Exercise goal: What is needed is the number of lines below that contain the word "futuro", with no other output.
§ §
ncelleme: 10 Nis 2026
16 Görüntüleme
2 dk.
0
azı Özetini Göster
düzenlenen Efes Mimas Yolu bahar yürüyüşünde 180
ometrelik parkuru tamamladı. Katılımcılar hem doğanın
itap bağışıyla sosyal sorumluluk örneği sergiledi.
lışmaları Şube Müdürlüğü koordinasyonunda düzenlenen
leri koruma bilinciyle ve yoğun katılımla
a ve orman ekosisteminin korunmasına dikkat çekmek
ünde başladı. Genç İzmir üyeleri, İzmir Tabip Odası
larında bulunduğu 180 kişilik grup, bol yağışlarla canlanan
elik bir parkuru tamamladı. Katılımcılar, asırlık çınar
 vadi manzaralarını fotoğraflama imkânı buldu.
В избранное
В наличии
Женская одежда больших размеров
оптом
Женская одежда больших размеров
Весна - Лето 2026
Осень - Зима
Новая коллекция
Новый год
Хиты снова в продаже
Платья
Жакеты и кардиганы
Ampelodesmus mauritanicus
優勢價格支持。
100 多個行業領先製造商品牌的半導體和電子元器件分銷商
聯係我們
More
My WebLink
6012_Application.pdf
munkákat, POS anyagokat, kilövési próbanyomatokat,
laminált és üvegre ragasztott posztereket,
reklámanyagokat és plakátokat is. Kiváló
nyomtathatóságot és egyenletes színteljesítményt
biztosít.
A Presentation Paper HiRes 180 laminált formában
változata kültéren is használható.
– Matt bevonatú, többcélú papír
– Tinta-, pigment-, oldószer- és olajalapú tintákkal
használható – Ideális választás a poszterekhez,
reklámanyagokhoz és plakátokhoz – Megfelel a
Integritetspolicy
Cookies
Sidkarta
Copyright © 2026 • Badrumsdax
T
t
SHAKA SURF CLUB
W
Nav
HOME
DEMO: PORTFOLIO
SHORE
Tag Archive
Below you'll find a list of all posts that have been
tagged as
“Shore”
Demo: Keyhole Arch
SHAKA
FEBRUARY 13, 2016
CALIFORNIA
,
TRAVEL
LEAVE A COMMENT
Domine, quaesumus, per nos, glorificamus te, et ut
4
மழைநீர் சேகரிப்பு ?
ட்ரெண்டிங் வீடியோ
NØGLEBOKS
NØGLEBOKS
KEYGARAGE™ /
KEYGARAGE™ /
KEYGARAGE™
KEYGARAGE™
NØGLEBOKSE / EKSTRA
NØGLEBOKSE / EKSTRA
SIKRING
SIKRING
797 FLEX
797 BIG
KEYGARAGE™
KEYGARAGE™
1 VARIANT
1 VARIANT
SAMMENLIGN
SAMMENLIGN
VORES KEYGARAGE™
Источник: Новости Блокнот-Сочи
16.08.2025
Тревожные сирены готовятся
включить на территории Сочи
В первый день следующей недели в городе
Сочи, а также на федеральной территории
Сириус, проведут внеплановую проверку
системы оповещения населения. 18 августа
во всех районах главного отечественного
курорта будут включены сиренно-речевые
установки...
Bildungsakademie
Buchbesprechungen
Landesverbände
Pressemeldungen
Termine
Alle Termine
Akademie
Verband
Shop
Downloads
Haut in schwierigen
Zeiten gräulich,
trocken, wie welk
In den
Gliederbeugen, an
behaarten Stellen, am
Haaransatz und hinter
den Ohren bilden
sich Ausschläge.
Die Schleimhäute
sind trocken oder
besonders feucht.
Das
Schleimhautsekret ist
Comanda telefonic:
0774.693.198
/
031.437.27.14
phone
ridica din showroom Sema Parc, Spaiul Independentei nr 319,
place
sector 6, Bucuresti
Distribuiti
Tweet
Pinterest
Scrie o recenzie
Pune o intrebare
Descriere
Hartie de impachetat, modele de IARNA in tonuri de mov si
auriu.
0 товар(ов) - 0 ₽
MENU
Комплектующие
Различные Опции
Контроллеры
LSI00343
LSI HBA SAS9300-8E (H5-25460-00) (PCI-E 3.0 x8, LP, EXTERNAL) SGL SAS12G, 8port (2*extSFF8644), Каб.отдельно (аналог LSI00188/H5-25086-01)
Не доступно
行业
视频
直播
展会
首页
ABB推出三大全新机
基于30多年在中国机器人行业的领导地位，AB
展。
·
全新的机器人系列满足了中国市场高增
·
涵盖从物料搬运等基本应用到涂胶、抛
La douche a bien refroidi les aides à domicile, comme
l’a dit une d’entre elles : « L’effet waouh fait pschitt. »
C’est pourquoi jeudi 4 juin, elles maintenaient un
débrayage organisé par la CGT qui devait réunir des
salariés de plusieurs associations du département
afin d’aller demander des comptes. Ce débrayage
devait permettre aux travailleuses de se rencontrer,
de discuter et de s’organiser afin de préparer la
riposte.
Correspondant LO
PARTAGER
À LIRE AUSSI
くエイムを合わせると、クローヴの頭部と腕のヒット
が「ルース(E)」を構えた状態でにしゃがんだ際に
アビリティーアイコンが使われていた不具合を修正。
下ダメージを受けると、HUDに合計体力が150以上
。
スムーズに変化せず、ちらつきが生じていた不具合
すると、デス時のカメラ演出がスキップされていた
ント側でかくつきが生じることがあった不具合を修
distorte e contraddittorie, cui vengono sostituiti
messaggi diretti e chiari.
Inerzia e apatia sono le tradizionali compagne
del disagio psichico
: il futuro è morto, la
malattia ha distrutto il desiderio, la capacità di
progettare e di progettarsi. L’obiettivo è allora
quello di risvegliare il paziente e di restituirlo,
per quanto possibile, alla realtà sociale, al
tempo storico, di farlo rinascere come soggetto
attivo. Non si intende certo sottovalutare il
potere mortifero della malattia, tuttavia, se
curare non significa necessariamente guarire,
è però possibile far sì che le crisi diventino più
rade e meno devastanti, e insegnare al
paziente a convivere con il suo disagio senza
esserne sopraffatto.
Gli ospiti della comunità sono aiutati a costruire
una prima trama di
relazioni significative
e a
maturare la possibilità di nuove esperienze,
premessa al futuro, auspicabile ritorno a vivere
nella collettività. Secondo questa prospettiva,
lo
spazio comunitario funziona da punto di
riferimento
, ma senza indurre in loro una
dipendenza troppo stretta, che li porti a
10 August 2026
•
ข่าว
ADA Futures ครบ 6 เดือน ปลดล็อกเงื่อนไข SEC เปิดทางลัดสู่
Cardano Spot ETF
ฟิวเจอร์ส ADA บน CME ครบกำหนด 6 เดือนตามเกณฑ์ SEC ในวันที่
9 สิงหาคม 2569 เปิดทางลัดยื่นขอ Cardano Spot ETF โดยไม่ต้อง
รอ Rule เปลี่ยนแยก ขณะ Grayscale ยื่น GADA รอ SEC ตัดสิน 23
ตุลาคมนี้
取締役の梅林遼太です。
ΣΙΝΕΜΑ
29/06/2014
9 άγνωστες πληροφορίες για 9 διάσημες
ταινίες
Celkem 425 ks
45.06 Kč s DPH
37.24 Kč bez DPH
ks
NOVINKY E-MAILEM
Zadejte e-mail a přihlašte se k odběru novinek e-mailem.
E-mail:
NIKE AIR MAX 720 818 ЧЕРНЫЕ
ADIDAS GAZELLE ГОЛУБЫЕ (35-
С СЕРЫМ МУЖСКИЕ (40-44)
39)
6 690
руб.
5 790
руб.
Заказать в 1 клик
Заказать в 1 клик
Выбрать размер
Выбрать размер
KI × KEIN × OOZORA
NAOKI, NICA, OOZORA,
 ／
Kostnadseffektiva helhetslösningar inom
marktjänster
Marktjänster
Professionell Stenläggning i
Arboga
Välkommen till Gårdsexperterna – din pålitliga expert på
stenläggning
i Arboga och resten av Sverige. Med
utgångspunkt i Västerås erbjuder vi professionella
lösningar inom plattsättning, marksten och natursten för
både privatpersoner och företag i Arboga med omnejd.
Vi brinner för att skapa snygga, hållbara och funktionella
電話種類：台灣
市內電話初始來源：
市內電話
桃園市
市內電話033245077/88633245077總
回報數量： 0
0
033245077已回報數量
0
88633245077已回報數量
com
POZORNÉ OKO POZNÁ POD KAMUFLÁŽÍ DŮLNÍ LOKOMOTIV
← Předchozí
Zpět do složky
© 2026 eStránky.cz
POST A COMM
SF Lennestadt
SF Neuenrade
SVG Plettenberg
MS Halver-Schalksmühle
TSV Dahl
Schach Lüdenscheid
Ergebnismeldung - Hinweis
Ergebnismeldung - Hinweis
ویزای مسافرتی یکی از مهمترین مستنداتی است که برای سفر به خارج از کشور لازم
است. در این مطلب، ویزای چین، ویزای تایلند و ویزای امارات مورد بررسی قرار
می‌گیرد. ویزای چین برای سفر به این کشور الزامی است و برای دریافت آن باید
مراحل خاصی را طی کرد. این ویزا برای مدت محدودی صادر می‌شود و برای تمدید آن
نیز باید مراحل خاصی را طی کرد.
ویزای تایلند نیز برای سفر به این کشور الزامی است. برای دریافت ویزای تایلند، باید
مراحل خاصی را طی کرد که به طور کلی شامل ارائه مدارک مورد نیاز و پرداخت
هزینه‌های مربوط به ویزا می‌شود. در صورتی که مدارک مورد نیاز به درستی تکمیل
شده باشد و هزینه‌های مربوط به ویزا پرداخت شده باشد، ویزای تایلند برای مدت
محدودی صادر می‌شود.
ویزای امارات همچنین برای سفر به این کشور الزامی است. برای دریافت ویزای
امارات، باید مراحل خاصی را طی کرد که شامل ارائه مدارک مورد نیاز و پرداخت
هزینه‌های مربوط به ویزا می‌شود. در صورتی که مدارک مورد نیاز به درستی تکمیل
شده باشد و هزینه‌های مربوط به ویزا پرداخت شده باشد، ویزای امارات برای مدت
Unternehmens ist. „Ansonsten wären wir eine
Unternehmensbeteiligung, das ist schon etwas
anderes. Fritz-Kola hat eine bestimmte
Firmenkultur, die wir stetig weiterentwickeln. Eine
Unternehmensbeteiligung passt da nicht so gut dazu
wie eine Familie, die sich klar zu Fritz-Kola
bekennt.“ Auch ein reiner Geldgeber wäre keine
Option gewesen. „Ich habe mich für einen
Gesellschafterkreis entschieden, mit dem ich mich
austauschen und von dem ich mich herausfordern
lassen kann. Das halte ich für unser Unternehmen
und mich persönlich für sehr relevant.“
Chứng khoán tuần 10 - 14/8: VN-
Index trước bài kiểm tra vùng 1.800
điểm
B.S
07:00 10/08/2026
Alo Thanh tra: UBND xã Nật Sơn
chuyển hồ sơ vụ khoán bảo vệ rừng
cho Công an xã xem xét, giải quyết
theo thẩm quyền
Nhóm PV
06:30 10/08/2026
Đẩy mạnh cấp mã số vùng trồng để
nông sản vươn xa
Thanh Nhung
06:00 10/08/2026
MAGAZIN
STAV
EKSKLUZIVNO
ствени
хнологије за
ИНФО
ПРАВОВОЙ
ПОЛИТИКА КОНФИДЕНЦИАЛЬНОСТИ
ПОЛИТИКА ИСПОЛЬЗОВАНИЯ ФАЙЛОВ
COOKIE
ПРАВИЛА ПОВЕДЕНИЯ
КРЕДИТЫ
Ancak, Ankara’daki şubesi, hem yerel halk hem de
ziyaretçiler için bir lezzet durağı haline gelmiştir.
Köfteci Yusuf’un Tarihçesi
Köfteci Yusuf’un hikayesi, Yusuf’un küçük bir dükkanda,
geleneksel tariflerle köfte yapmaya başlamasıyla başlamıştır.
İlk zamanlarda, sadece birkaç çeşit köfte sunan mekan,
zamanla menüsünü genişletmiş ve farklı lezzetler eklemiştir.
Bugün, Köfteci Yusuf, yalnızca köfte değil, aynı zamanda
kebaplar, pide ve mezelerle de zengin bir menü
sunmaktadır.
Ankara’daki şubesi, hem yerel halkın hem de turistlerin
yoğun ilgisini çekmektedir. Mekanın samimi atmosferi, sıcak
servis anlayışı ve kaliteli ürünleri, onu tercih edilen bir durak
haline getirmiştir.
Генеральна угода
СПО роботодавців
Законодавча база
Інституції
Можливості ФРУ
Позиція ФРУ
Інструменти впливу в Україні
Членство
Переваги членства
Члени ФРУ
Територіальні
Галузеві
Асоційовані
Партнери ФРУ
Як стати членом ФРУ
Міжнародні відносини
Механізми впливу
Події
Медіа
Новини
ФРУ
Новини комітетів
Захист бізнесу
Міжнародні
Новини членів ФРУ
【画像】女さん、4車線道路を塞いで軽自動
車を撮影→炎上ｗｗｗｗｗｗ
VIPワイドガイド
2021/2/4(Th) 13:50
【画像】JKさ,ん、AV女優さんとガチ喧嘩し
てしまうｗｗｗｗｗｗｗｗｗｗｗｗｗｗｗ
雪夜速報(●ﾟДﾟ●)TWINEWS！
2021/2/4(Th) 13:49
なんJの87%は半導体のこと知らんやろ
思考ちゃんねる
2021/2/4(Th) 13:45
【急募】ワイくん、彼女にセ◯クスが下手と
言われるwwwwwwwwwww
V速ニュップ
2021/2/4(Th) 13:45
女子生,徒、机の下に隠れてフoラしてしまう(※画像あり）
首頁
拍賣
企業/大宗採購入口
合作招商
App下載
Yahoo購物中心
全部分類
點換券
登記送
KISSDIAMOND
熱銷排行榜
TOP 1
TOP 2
§ §
Answer space: 2